3.1 REAÇÃO AO MOVIMENTO ABOLICIONISTA
(SILVA, 2018), diz que quanto ao quadro de crescimento do movimento abolicionista, houve uma reação de grupos conservadores que tinha como objetivo frear as transformações sociais e econômicas que eram defendidas pelo movimento abolicionista. Essa reação conservadora reforça o perfil elitista de grande parte das classes políticas do final do século XIX, que tinham como grande interesse a manutenção do status quo (termo usado para referir-se ao estado atual das coisas). Em destaque as reações conservadoras aponta-se a Lei Saraiva, aprovada em 9 de janeiro de 1881. Essa lei realizou transformações consideráveis no sistema eleitoral brasileiro e contribuiu para excluir o direito ao voto de muitos. A eleição no Brasil deixou de ser indireta e tornou-se direta, mas a renda mínima anual exigida para se ter direito ao voto aumentou de 100 mil-réis para 200 mil-réis. Duas exigências que a Lei Saraiva impunha eram a pessoa comprovar a sua renda e assinar o documento de alistamento eleitoral. Caso a pessoa não assinasse esse documento, ela não poderia votar, e isso eliminava automaticamente todos os analfabetos, uma vez que estes não poderiam assinar o documento. Assim, essa lei atingia, especificamente, as camadas pobres compostas, em grande parte, por libertos e por negros livres (em decorrência da Lei do Ventre Livre) e, por meio de mecanismos legais, criava dificuldades para que esses grupos tivessem direito ao voto.
LEI AUREA (1888)
Os abolicionistas cresciam em número, o movimento se agigantava no país, mas o golpe de misericórdia veio mesmo dos próprios escravos que, com o auxílio dos abolicionistas, começaram a abandonar as fazendas causando o caos no trabalho e tornando a situação insustentável.
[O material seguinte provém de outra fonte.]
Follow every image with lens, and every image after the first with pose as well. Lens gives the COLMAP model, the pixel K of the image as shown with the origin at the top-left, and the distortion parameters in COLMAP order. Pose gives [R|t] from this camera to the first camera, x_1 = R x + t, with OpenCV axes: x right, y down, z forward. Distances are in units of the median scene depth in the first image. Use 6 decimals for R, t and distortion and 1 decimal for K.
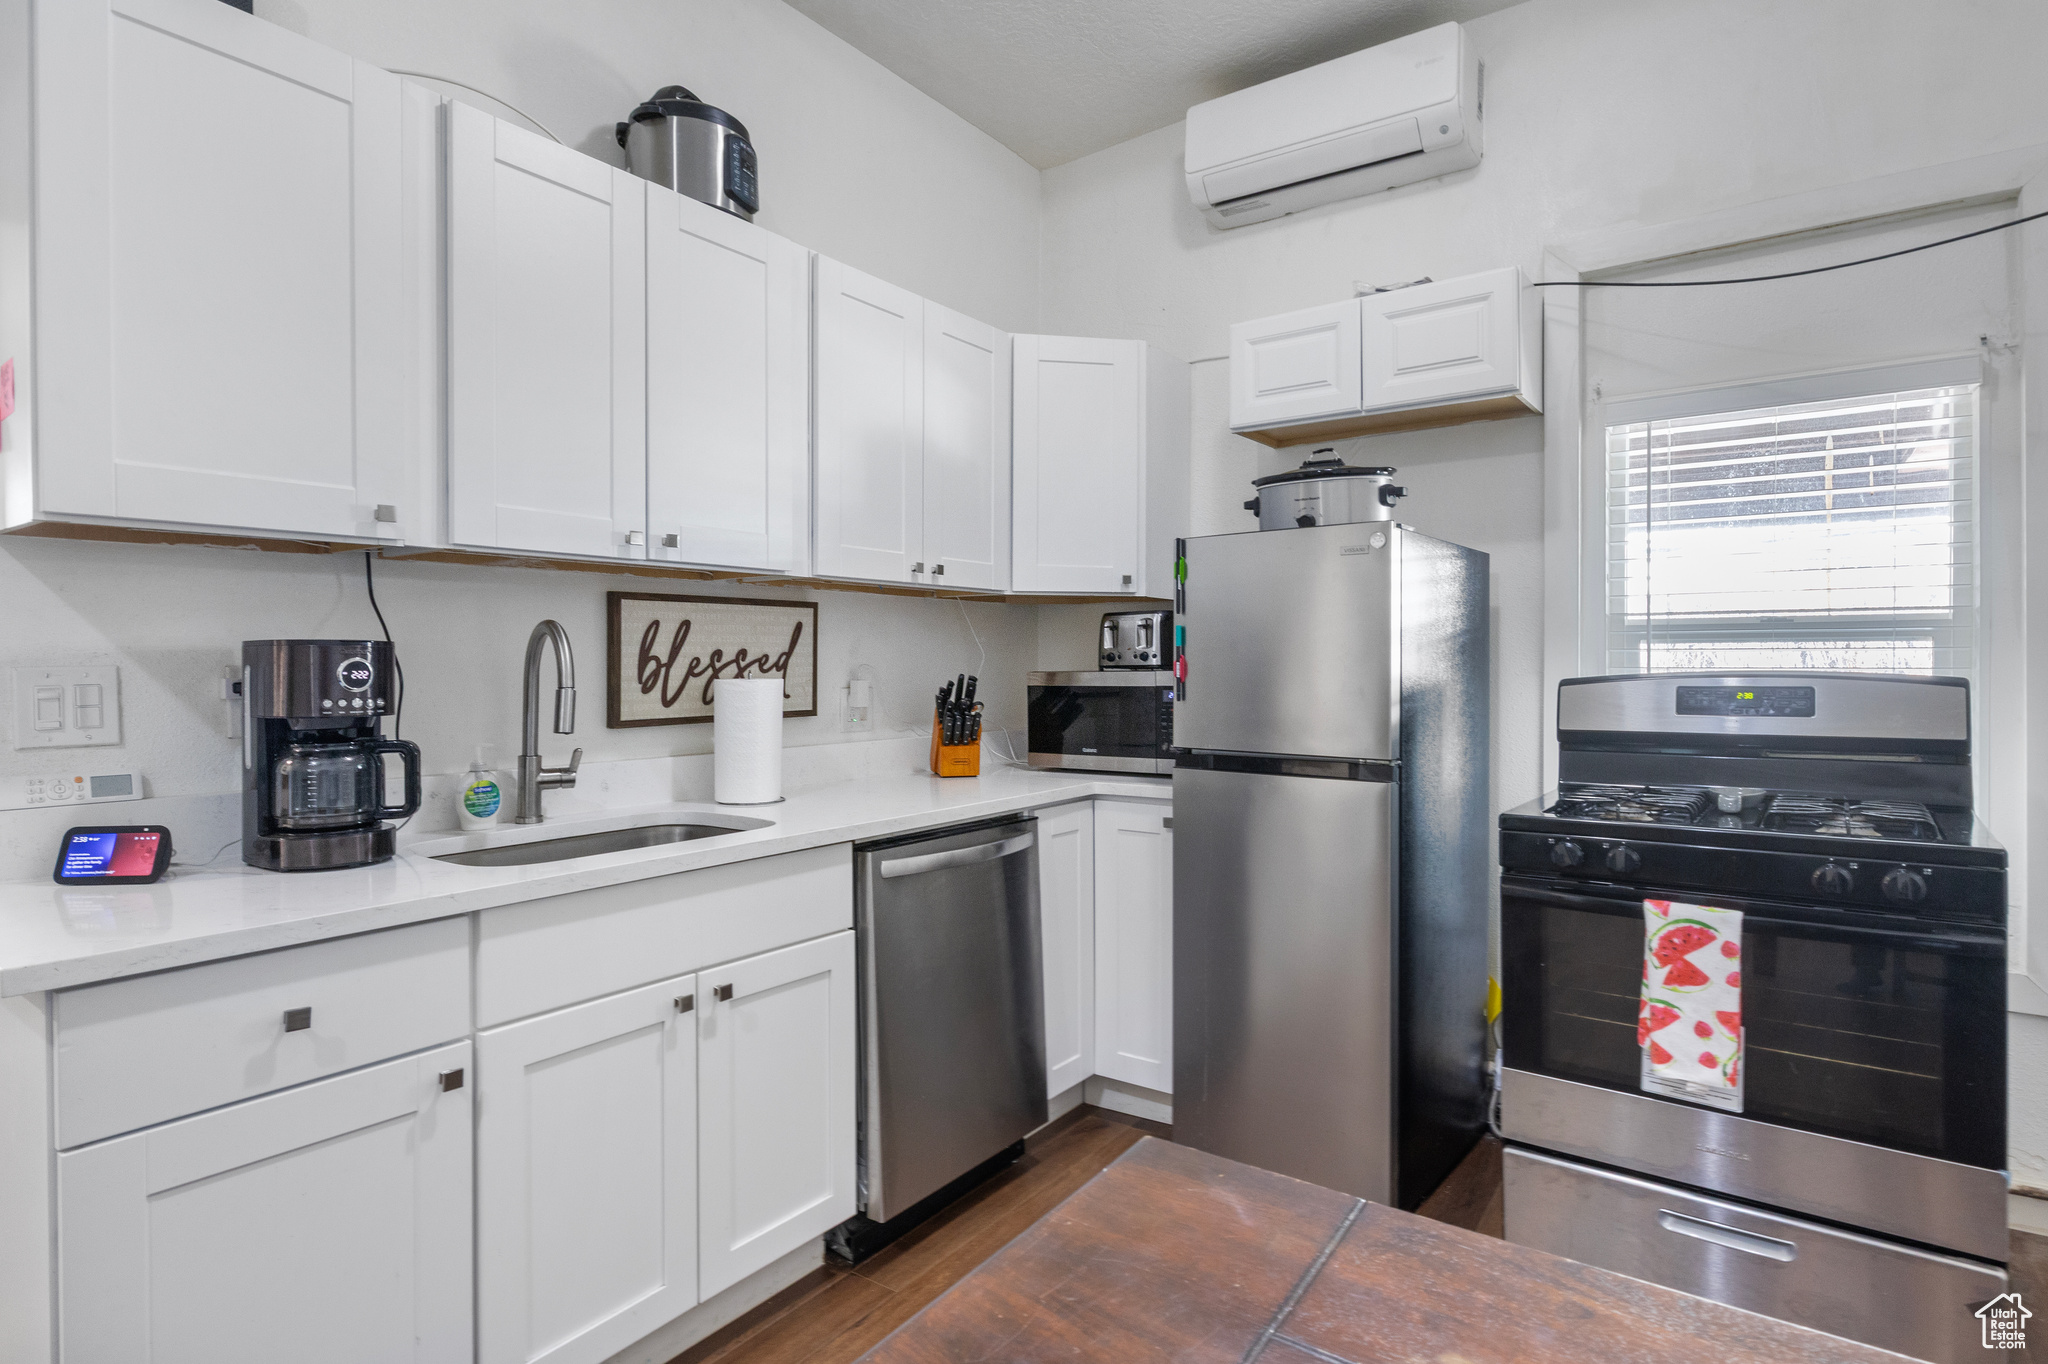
lens RADIAL K [[1053.7, 0, 1024.0], [0, 1053.7, 682.0], [0, 0, 1]] dist [-0.006247, -0.000181]
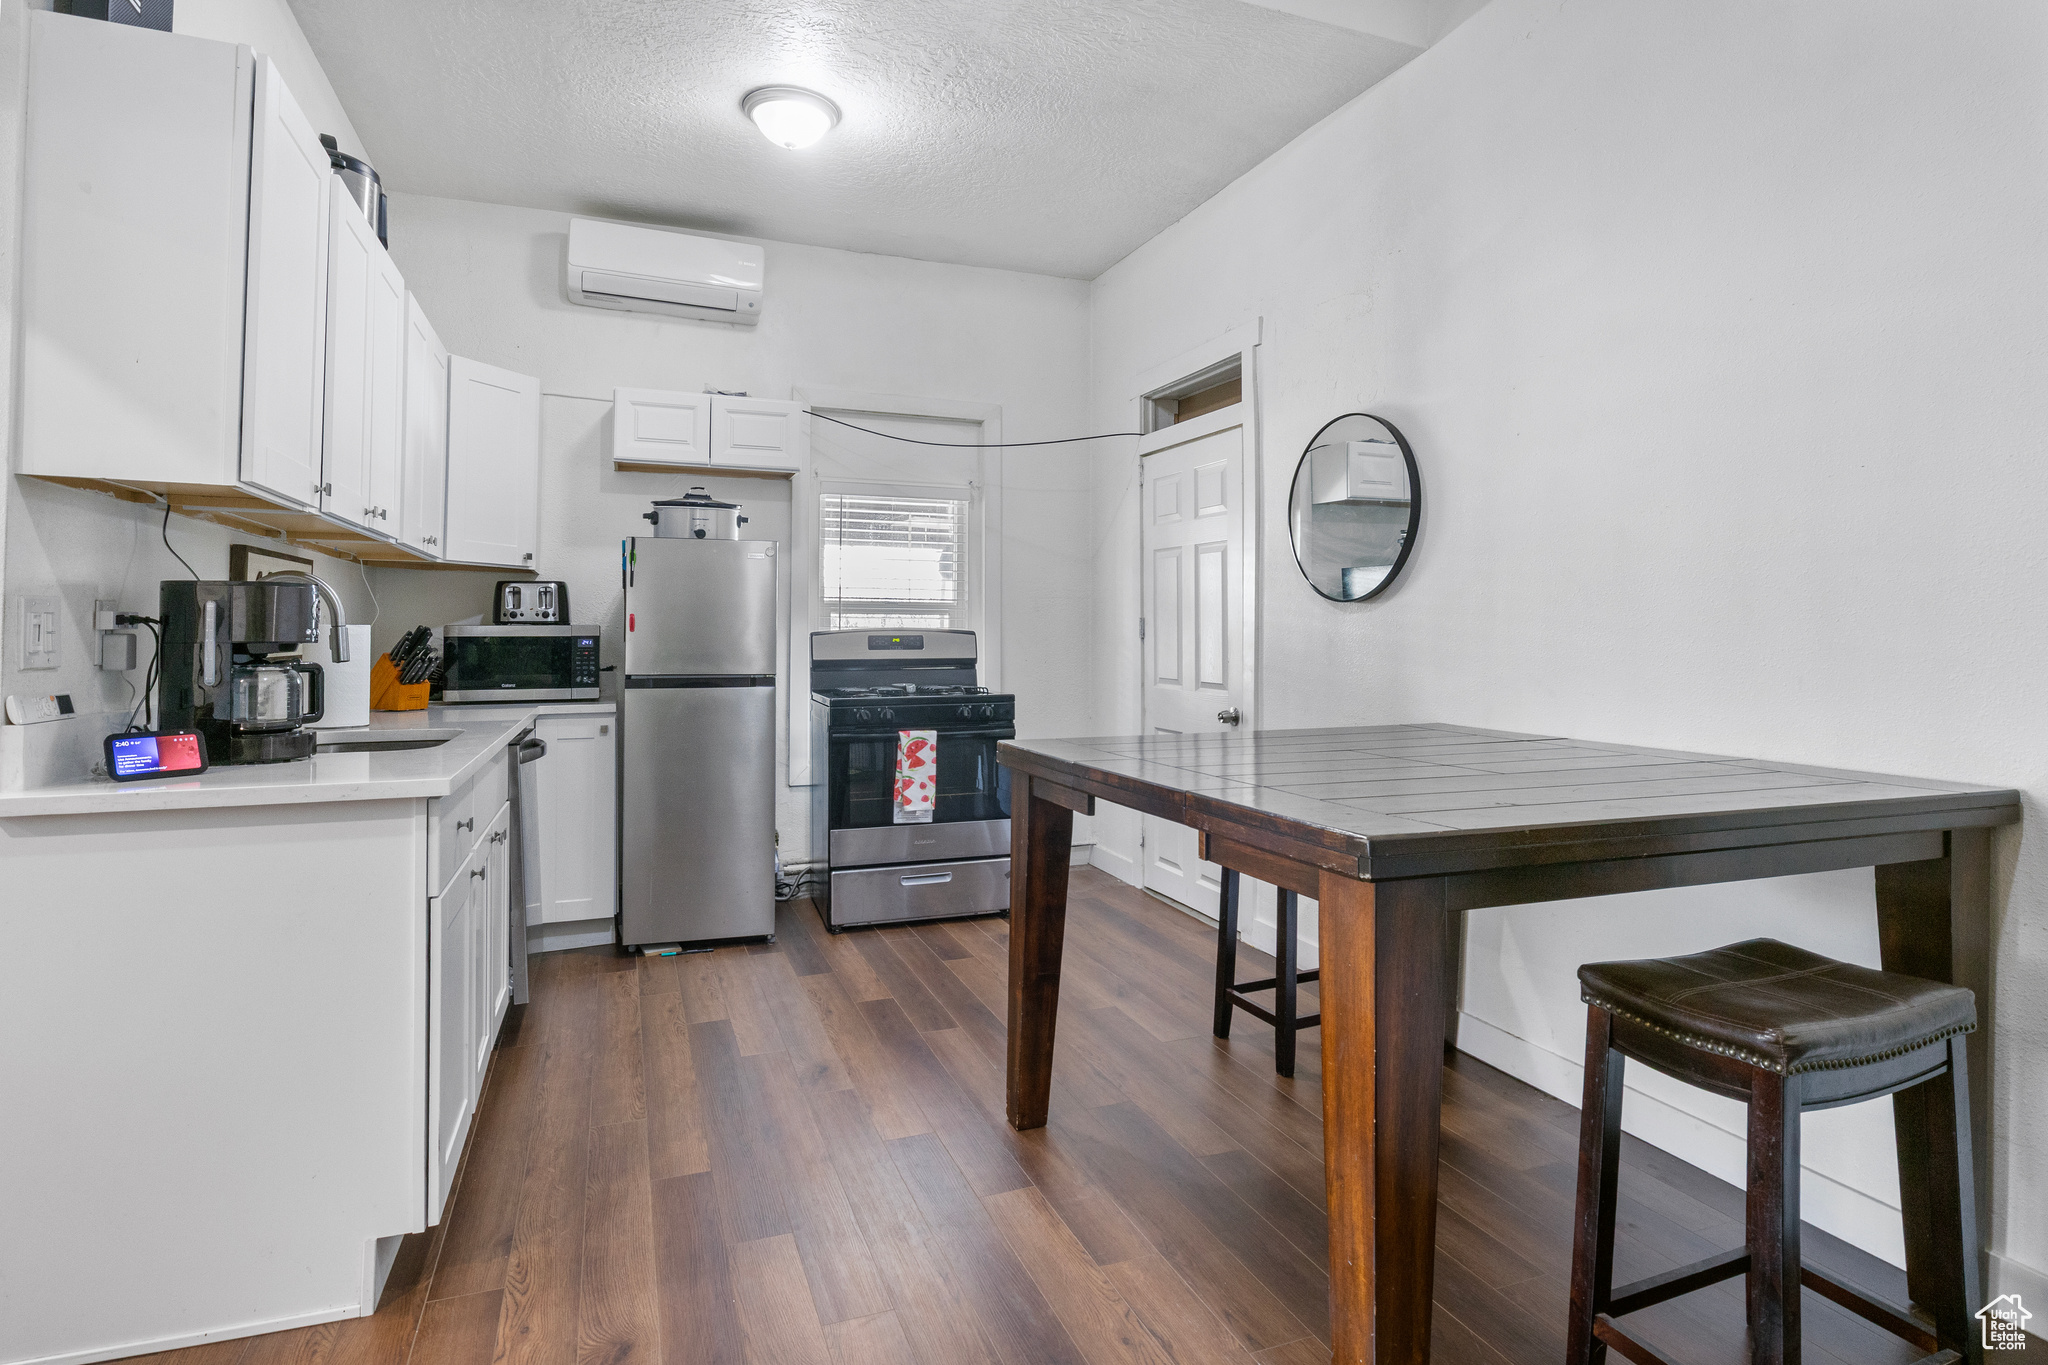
lens RADIAL K [[1055.0, 0, 1026.2], [0, 1055.0, 674.6], [0, 0, 1]] dist [0.001602, 0.000241]
pose [[0.546786, -0.023818, 0.836933, -0.826539], [0.010399, 0.999711, 0.021657, 0.035421], [-0.837208, -0.003139, 0.546876, -0.308697]]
O desespero tomou conta dos escravistas que em vão tentaram incluir o exército no combate às fugas e rebeliões. A saída era única: a abolição.
Em 13 de maio de 1888 a Princesa Isabel, regente na ausência de D. Pedro II, promulgou a lei que com simplicidade aboliu a escravidão no país.
	
 
Referências Bibliográficas: 
ANDRADE, Ana Luíza Mello Santiago de. Abolição da escravidão pela Inglaterra. Info Escola. 2010.
Disponível em: https://www.infoescola.com/historia/abolicao-da-escravidao-pela-inglaterra/
Acessado em: 04.09.2019 
CHALHOUB, Sidney. Visões da liberdade: uma história das últimas décadas da escravidão na corte. São Paulo: Companhia das Letras, 1990.
CASTRO, Flávia Lage de. História do Direito Geral e do Brasil. Capítulo XV “BRASIL IMPÉRIO”. ; 8. ed. Rio de Janeiro: Lumen Juris Editora, 2010. 
COSTA, Emilia Viotti da. A abolição. 4. ed. São Paulo: Global, 1988. Da senzala à colônia. São Paulo: Brasiliense, [19 —].
QUEIROZ, Suely R. Reis de. A abolição da escravidão. 5. ed. São Paulo: Brasiliense,
[198-].
SILVA,Daniel Neves. Leis abolicionistas. Brasil Escola. 2018. 
Disponível em: https://brasilescola.uol.com.br/historiab/leis-abolicionistas
Acesso em: 04.09.2019.
SOUZA, Rainer Gonçalves. Lei de Terras de 1850. Brasil Escola.